▸ DATA TO EXAMINE:
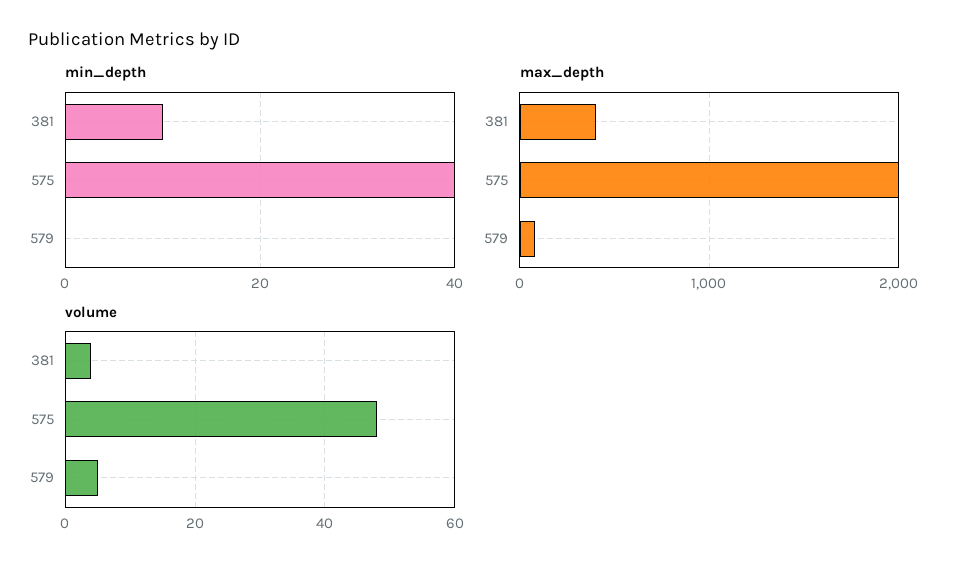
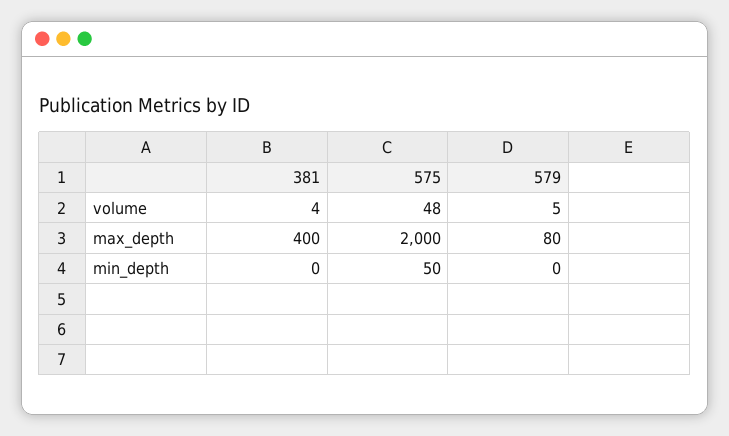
min_depth, 381: 10 -> 0
min_depth, 575: 40 -> 50

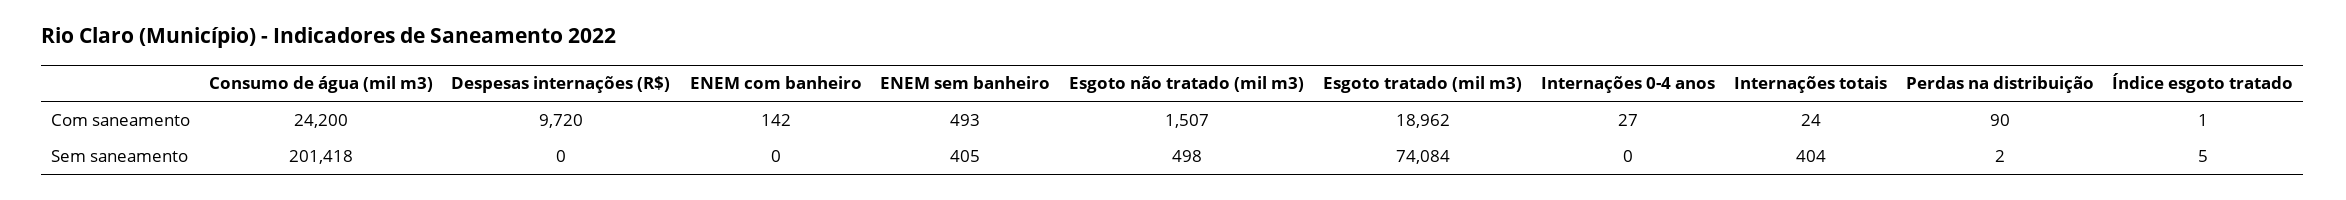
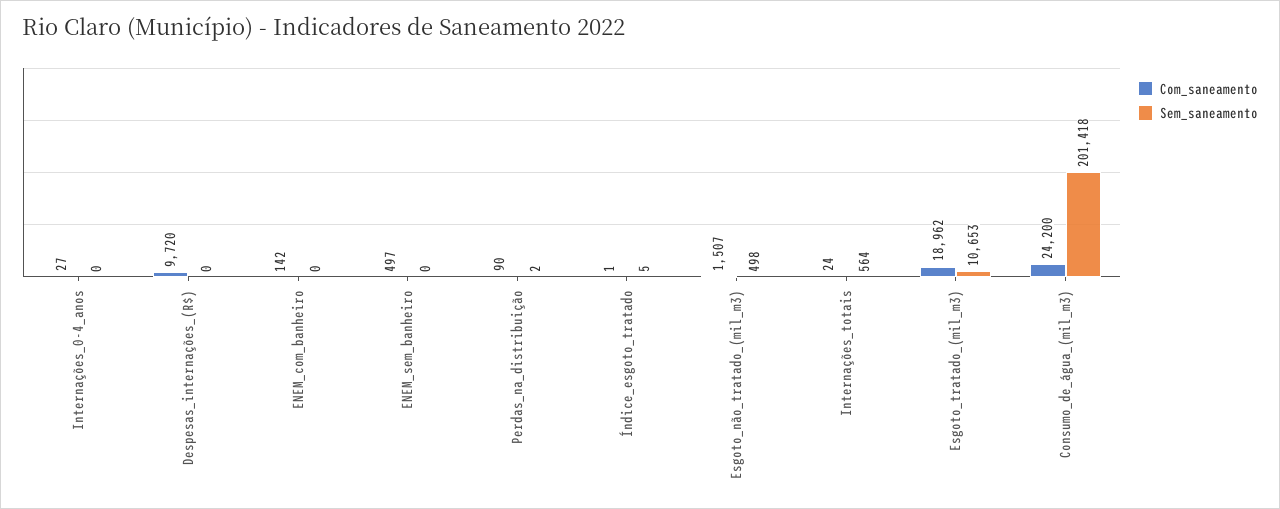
Com saneamento, ENEM sem banheiro: 493 -> 497
Sem saneamento, ENEM sem banheiro: 405 -> 0
Sem saneamento, Esgoto tratado (mil m3): 74084 -> 10653
Sem saneamento, Internações totais: 404 -> 564

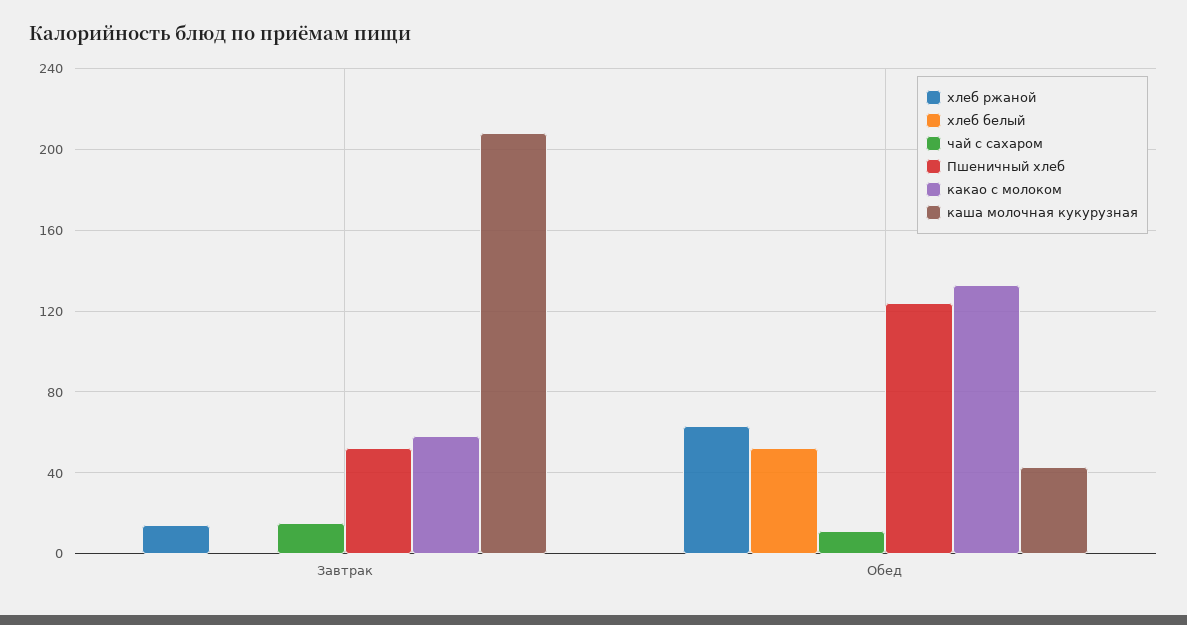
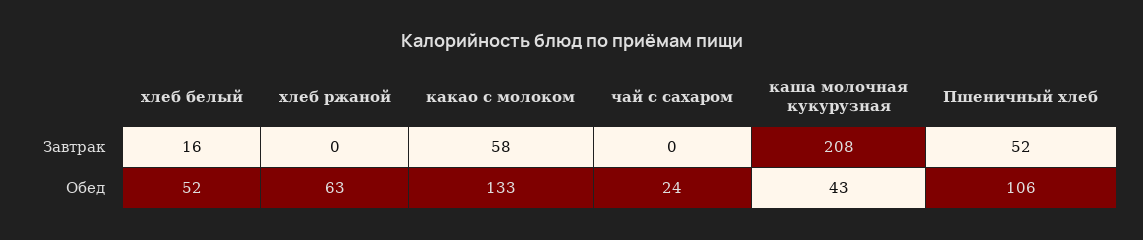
хлеб ржаной, Завтрак: 15 -> 0
хлеб белый, Завтрак: 0 -> 16
чай с сахаром, Завтрак: 15 -> 0
чай с сахаром, Обед: 10 -> 24
Пшеничный хлеб, Обед: 125 -> 106

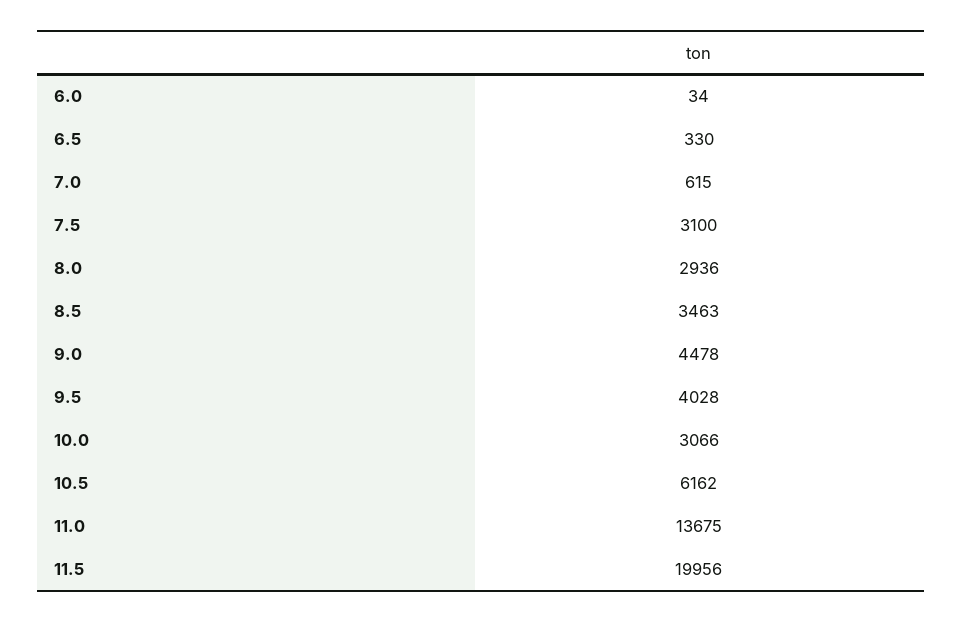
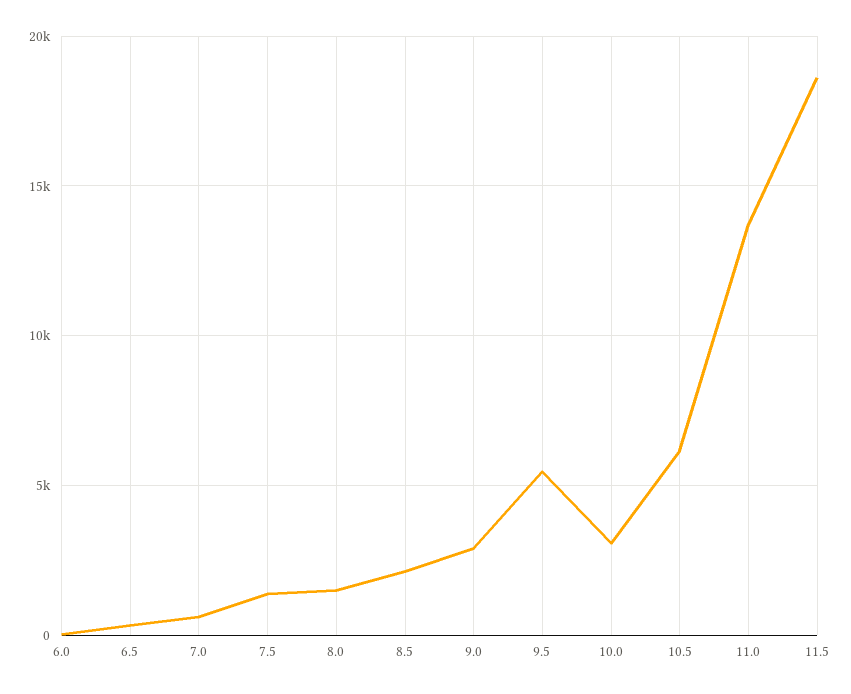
7.5: 3100 -> 1500
8.0: 2936 -> 1500
8.5: 3463 -> 2000
9.0: 4478 -> 3000
9.5: 4028 -> 5500
11.5: 19956 -> 18500

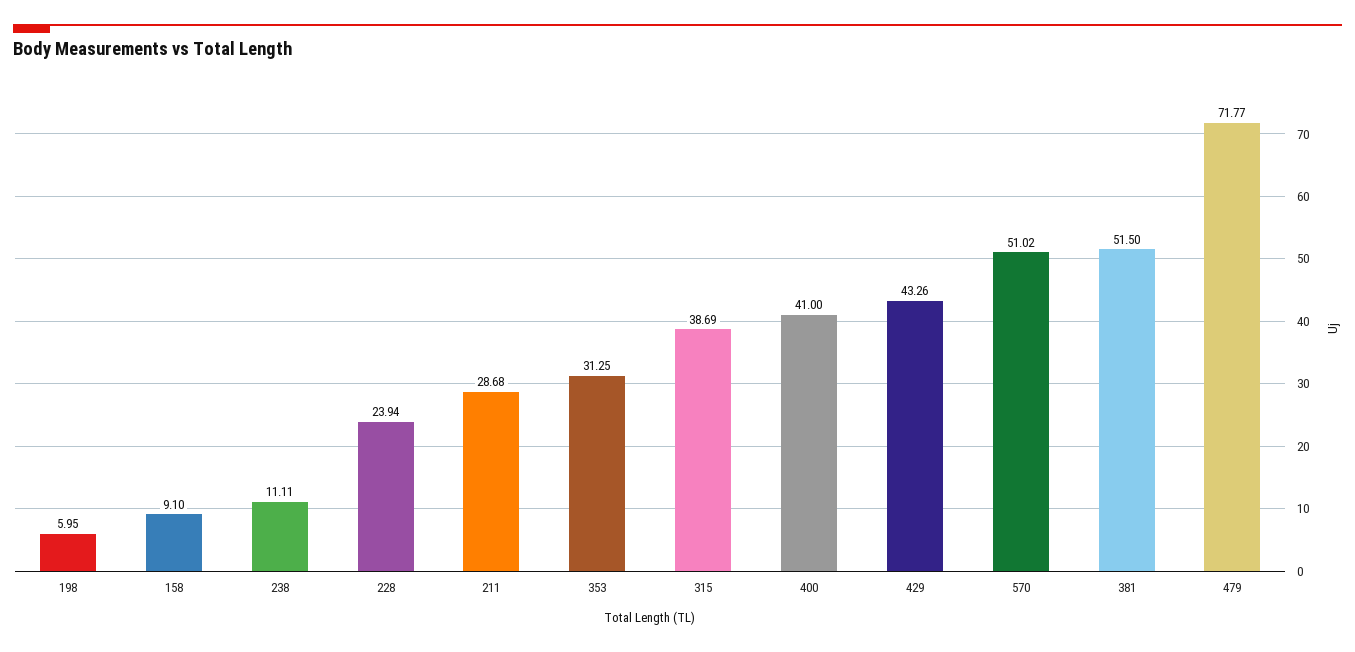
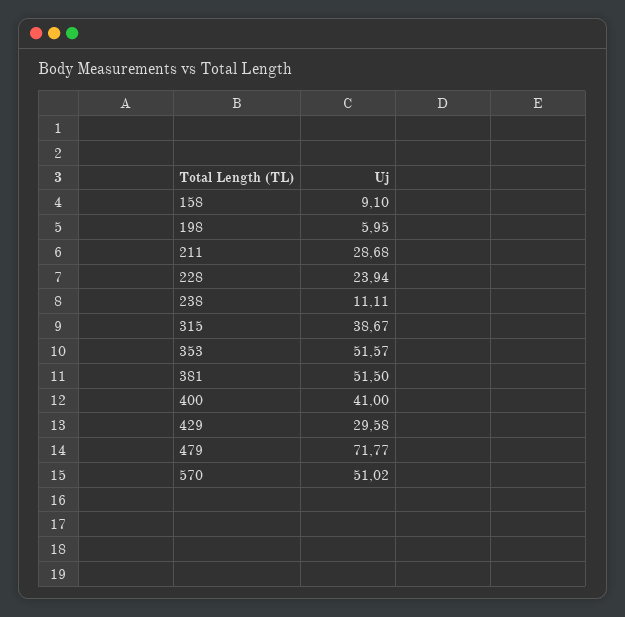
353: 31.25 -> 51.57
315: 38.69 -> 38.67
429: 43.26 -> 29.58

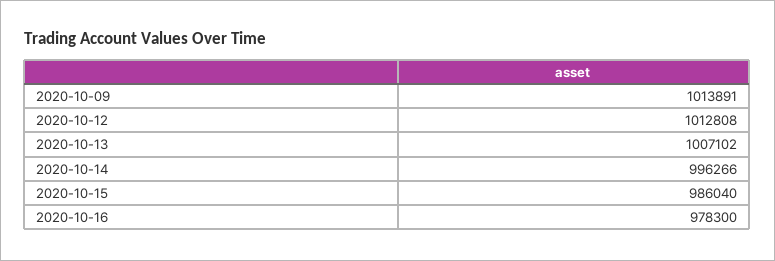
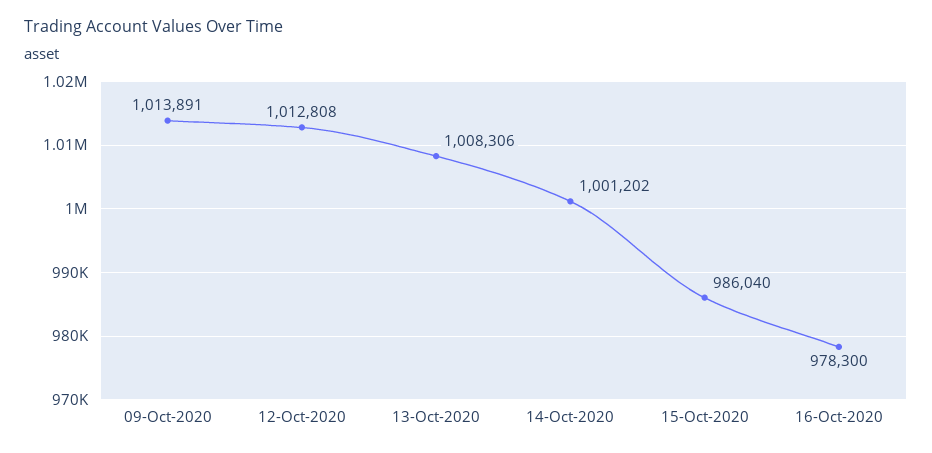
2020-10-13: 1007102 -> 1008306
2020-10-14: 996266 -> 1001202

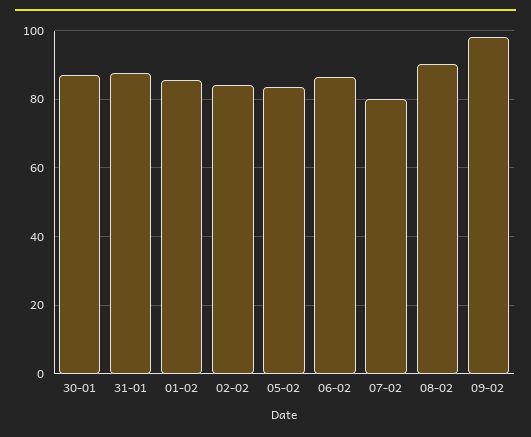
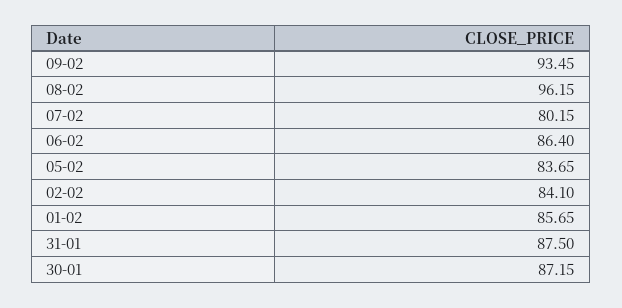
08-02: 90 -> 96.15
09-02: 98 -> 93.45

▸ WHAT YOU SHOULD DO: Once the lines holding the word "ENEM" in the material above are counted, report that number by itself.

▸ RESPONSE TO THIS TASK: 2